■ TRECHO CITADO
Caro, esse país é esquisito, creio que nisso concordamos. Sei lá por que cargas d'água, esta lei está pegando. Claro que seria mais simples se houvesse fiscalização com base na legislação anterior (talvez porque a lei atual fale explicitamente na obrigatoriedade do teste, parece que a anterior não fazia isso). Enfim, gostava mais da anterior, mas já que a atual pegou, fiquemos com esta (eu, pelo menos, fico). Além do mais, os níveis de resistência ao álcool variam de pessoa a pessoa. Tem gente aí que bebe dois chopes e sai cantando "Falsa baiana"... Quanto à queda de outros crimes: é por outro lado (ôps!), SL: qualquer restrição ao álcool diminui crimes, é só ver o que ocorreu em Diadema. O policiamento não ficou maior - pelo menos aqui no Rio - por causa da lei. O que ocorreu é que, a cada noite, algumas poucas patrulhas da PM, que estariam na rua de qualquer forma, se dedicam a catar pinguços. As pessoas estão bebendo menos, isso diminui naturalmente a violência. BSB: não deu tempo. Cheguei na quinta às 23h e voltei pro Rio no vôo que sairia às 20h40 (e que só decolou lá pras 22h). abs.

■ DADOS REGISTRADOS
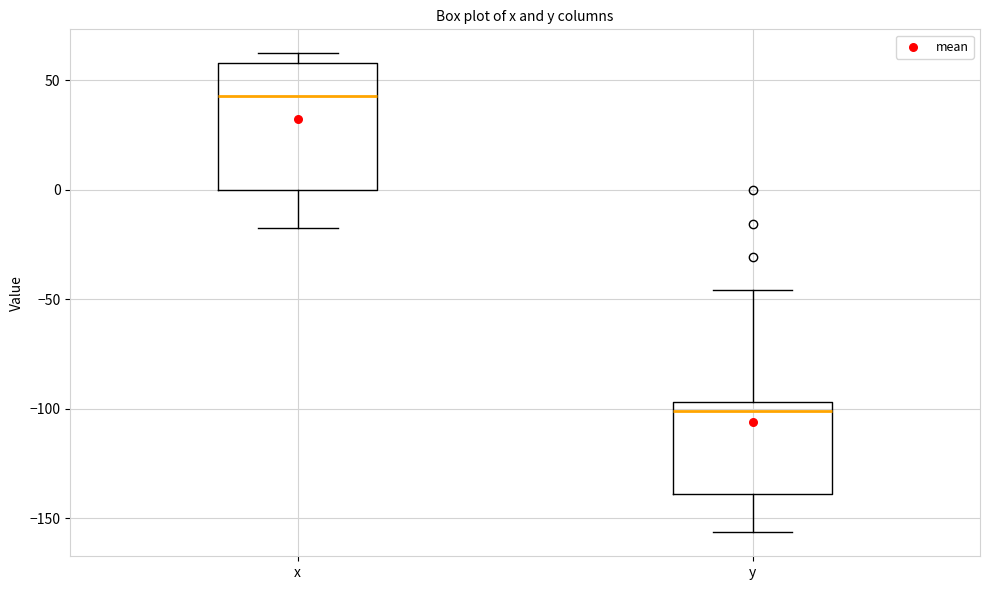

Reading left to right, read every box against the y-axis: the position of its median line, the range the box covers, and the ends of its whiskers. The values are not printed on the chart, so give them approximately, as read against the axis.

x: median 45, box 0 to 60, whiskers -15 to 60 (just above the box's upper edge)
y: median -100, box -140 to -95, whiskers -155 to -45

■ O QUE FAZER
1: Segundo o trecho citado, qual cidade serve de exemplo de que restringir o álcool diminui crimes?
2: Dê a continuação do trecho citado sobre a lei do álcool a partir do ponto em que ele termina.

■ RESPOSTAS ABAIXO
1: Diadema.

2:
Fernando Molica
28 de julho de 2008

Molica, v. mesmo aponta o sofisma que é esse argumento sobre como a Lei seca baixou a violência no trânsito. Não foi a proibição de beber e dirigir que baixou os índices, foram as blitzen, que não se faziam antes! Tanto que até crimes que nada têm a ver com beber e dirigir também caíram. Claro, polícia na rua, menos criminalidade... E, com os dados da queda de acidentes (provocados pelas blitzen, não pela proibição draconiana de beber um gole e dirigir, insisito), pessoas bem intencionadas como você caem nessa esparrela. E para atender à cegueira legisfeante de uns populistas, as pessoas são obrigadas a mudar hábitos que não ameaçavam ninguém. E ainda elogiam. É impressionante como as pessoas estão dispostas a se submeter a regras absurdas, quando convencidas de que é para seu bem. Vir a Brasília e nem ligar, é um insulto, seu Molica. V. poderia ter nos acompanhado, embora com risco de ser pego pela polícia _ na sexta, fomos tomar uma meia garrafa de vinho como sempre, e voltamos pianinho para casa.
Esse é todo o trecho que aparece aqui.